The conquest of the Balkan Peninsula by the Ottoman Turks practically abolished the borders among the Orthodox countries and it was the common Christian faith that became important for the Balkan population after the 15th century rather than their different ethnic self-consciousness. The absence of internal borders and common faith facilitated the free movement of icon-painters and works of church art into different corners of the peninsula and are a premise for the multifaceted interaction and influences in different directions among the various artistic centers during the epoch. Today’s Bulgarian lands were in the interior of the Ottoman Empire, on the road to Europe which was the aim of Ottoman military interests for a long time. Here the social and economical processes were slower and more difficult, especially if compared to some neighboring lands where some more favorable conditions for artistic work were established due of a number of factors. Due to the specific socio-cultural situation on the territory of today’s Bulgaria are preserved works of art made not only by local masters but also by ones coming from near or more remote lands. The identification of authorship of these diverse works is still ongoing in Bulgarian science. But neither the local tradition, nor the external influences can be recognized and analyzed if one does not know the context, the big picture.

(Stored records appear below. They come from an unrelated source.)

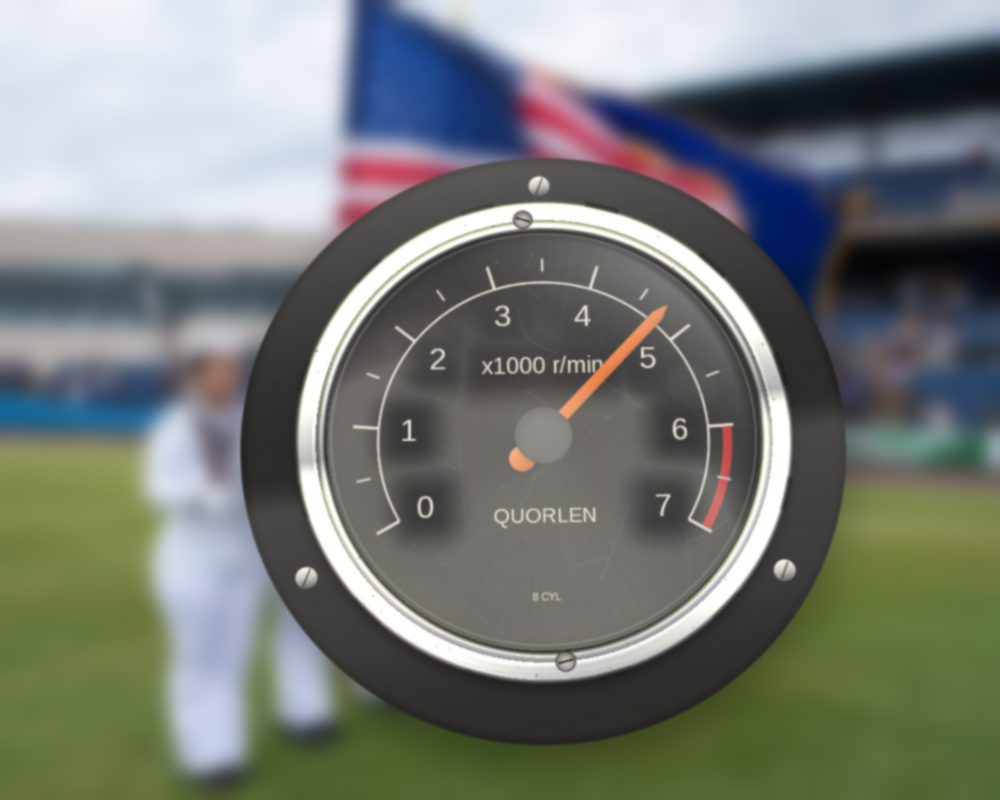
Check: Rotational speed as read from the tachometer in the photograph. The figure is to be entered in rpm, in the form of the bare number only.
4750
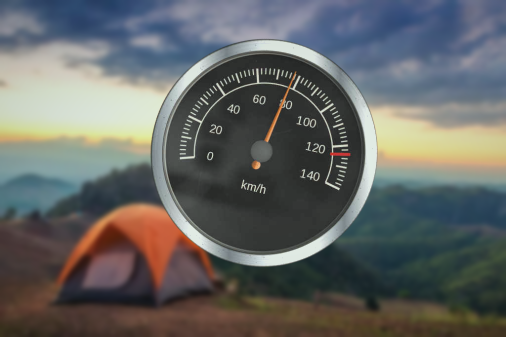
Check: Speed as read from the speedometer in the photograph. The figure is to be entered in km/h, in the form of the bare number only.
78
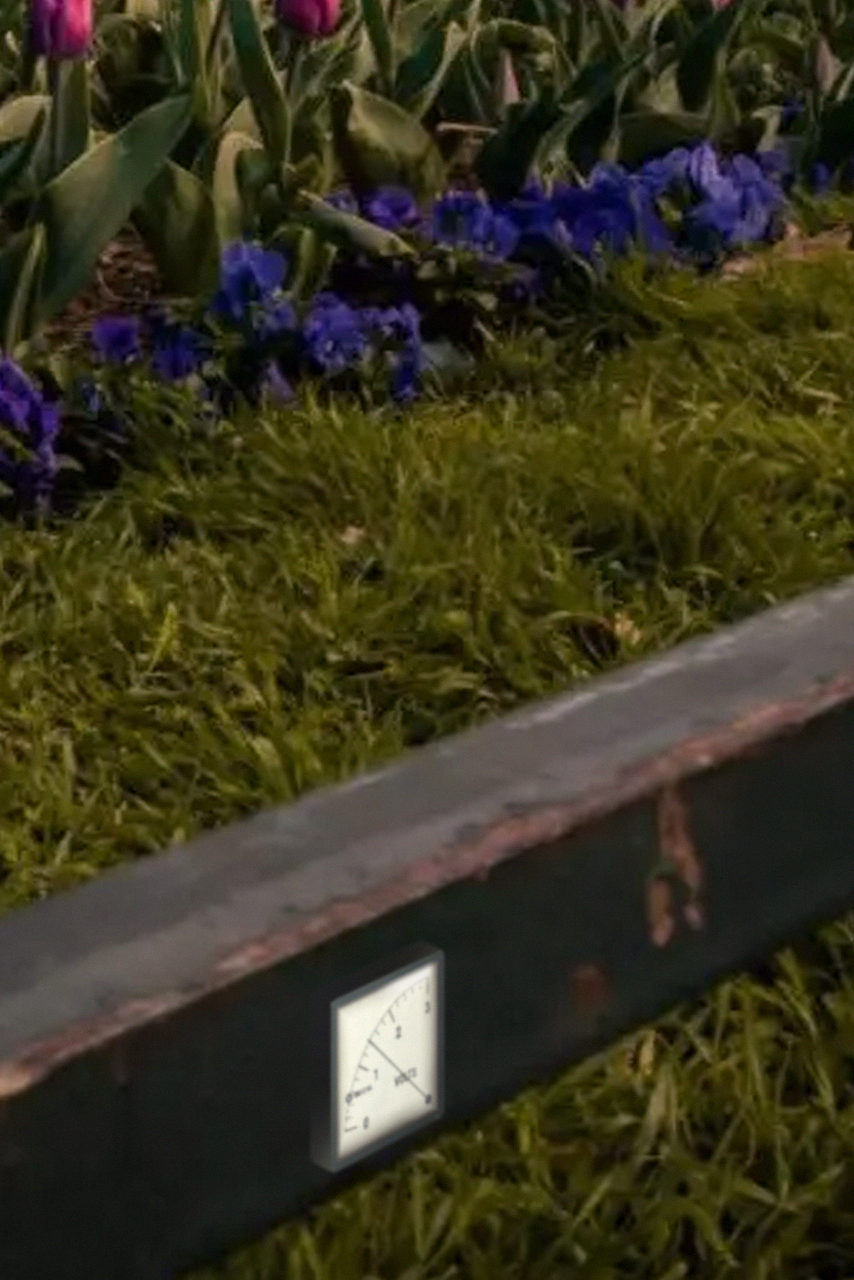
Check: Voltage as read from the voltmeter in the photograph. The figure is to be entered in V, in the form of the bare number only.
1.4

The main purpose of the project “The Roads of Balkan Icon-Painters and Post-Byzantine Artistic Heritage in Bulgaria” was to have a different look at the links and interactions of Bulgarian art from the period with some artistic centers from the Balkans from the same time which determine to a great extent its specifics by presenting some monuments of monumental church painting in Bulgaria, Greece, Macedonia, Serbia, Albania.
The team’s concept was to achieve this task by a complex approach to the materials and namely: а) by having a second look at some selected mural ensembles from Bulgaria; b) by discovering their closest parallels in other regions on the Balkans; c) by outlining the main artistic centers and trends that influenced the art from the epoch and by specifying the links of Bulgarian monuments to these centers, d) by analyzing the linguistic environment and peculiarities as evidenced in the epigraphic materials of the murals; e) by analyzing the working methods, everyday life, social status of painters from the period; f) by having a more attentive look at the technique of the murals and the restoration interventions made in them which are important for their studying.